Task goal: Every record below is to be copied exactly, with its images omitted.

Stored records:
============================================================

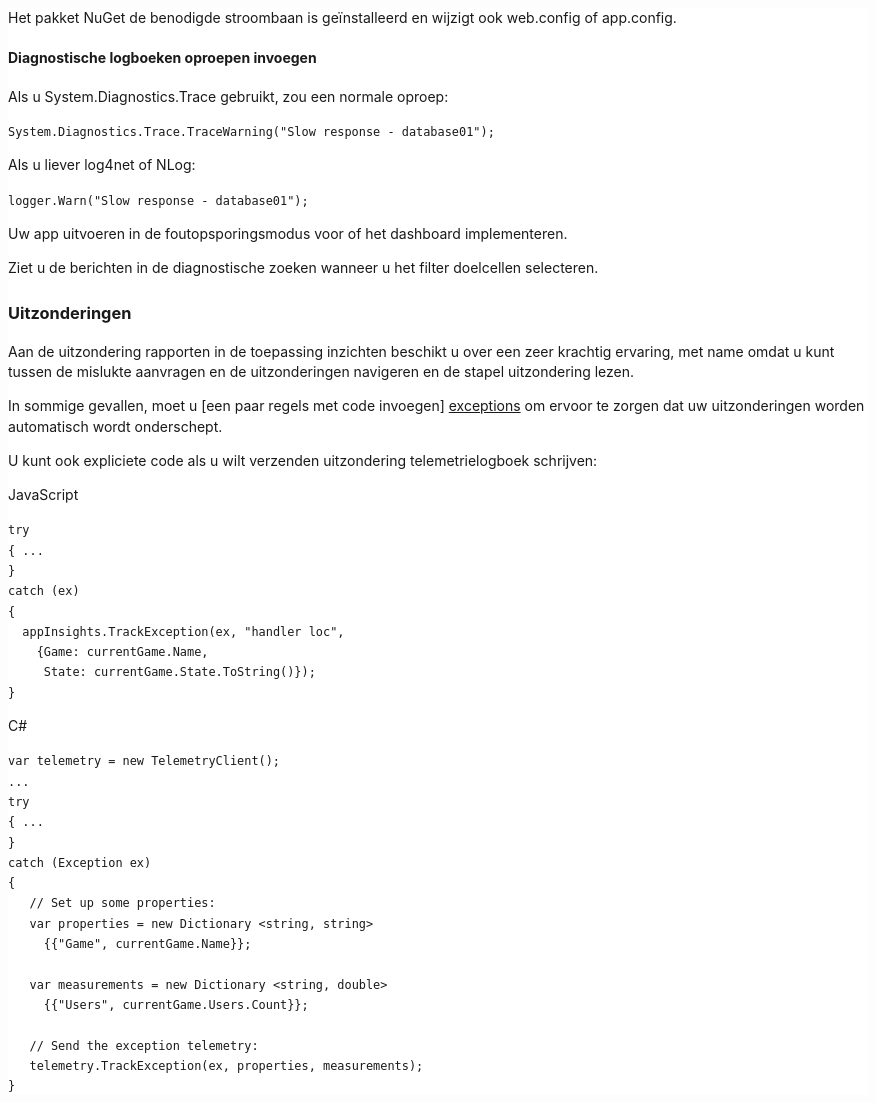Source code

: Het pakket NuGet de benodigde stroombaan is geïnstalleerd en wijzigt ook web.config of app.config.

#### <a name="pepper"></a>Diagnostische logboeken oproepen invoegen

Als u System.Diagnostics.Trace gebruikt, zou een normale oproep:

    System.Diagnostics.Trace.TraceWarning("Slow response - database01");

Als u liever log4net of NLog:

    logger.Warn("Slow response - database01");

Uw app uitvoeren in de foutopsporingsmodus voor of het dashboard implementeren.

Ziet u de berichten in de diagnostische zoeken wanneer u het filter doelcellen selecteren.

### <a name="exceptions"></a>Uitzonderingen

Aan de uitzondering rapporten in de toepassing inzichten beschikt u over een zeer krachtig ervaring, met name omdat u kunt tussen de mislukte aanvragen en de uitzonderingen navigeren en de stapel uitzondering lezen.

In sommige gevallen, moet u [een paar regels met code invoegen] [ exceptions] om ervoor te zorgen dat uw uitzonderingen worden automatisch wordt onderschept.

U kunt ook expliciete code als u wilt verzenden uitzondering telemetrielogboek schrijven:

JavaScript

    try 
    { ...
    }
    catch (ex)
    {
      appInsights.TrackException(ex, "handler loc",
        {Game: currentGame.Name, 
         State: currentGame.State.ToString()});
    }

C#

    var telemetry = new TelemetryClient();
    ...
    try 
    { ...
    }
    catch (Exception ex)
    {
       // Set up some properties:
       var properties = new Dictionary <string, string> 
         {{"Game", currentGame.Name}};

       var measurements = new Dictionary <string, double>
         {{"Users", currentGame.Users.Count}};

       // Send the exception telemetry:
       telemetry.TrackException(ex, properties, measurements);
    }


[availability]: app-insights-monitor-web-app-availability.md
[diagnostic]: app-insights-diagnostic-search.md
[exceptions]: app-insights-asp-net-exceptions.md
[greenbrown]: app-insights-asp-net.md
[metrics]: app-insights-metrics-explorer.md
[qna]: app-insights-troubleshoot-faq.md
[redfield]: app-insights-monitor-performance-live-website-now.md
[start]: app-insights-overview.md
[track]: app-insights-api-custom-events-metrics.md
[usage]: app-insights-web-track-usage.md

============================================================

Answer section:
Source code

: Het pakket NuGet de benodigde stroombaan is geïnstalleerd en wijzigt ook web.config of app.config.

#### <a name="pepper"></a>Diagnostische logboeken oproepen invoegen

Als u System.Diagnostics.Trace gebruikt, zou een normale oproep:

    System.Diagnostics.Trace.TraceWarning("Slow response - database01");

Als u liever log4net of NLog:

    logger.Warn("Slow response - database01");

Uw app uitvoeren in de foutopsporingsmodus voor of het dashboard implementeren.

Ziet u de berichten in de diagnostische zoeken wanneer u het filter doelcellen selecteren.

### <a name="exceptions"></a>Uitzonderingen

Aan de uitzondering rapporten in de toepassing inzichten beschikt u over een zeer krachtig ervaring, met name omdat u kunt tussen de mislukte aanvragen en de uitzonderingen navigeren en de stapel uitzondering lezen.

In sommige gevallen, moet u [een paar regels met code invoegen] [ exceptions] om ervoor te zorgen dat uw uitzonderingen worden automatisch wordt onderschept.

U kunt ook expliciete code als u wilt verzenden uitzondering telemetrielogboek schrijven:

JavaScript

    try 
    { ...
    }
    catch (ex)
    {
      appInsights.TrackException(ex, "handler loc",
        {Game: currentGame.Name, 
         State: currentGame.State.ToString()});
    }

C#

    var telemetry = new TelemetryClient();
    ...
    try 
    { ...
    }
    catch (Exception ex)
    {
       // Set up some properties:
       var properties = new Dictionary <string, string> 
         {{"Game", currentGame.Name}};

       var measurements = new Dictionary <string, double>
         {{"Users", currentGame.Users.Count}};

       // Send the exception telemetry:
       telemetry.TrackException(ex, properties, measurements);
    }


[availability]: app-insights-monitor-web-app-availability.md
[diagnostic]: app-insights-diagnostic-search.md
[exceptions]: app-insights-asp-net-exceptions.md
[greenbrown]: app-insights-asp-net.md
[metrics]: app-insights-metrics-explorer.md
[qna]: app-insights-troubleshoot-faq.md
[redfield]: app-insights-monitor-performance-live-website-now.md
[start]: app-insights-overview.md
[track]: app-insights-api-custom-events-metrics.md
[usage]: app-insights-web-track-usage.md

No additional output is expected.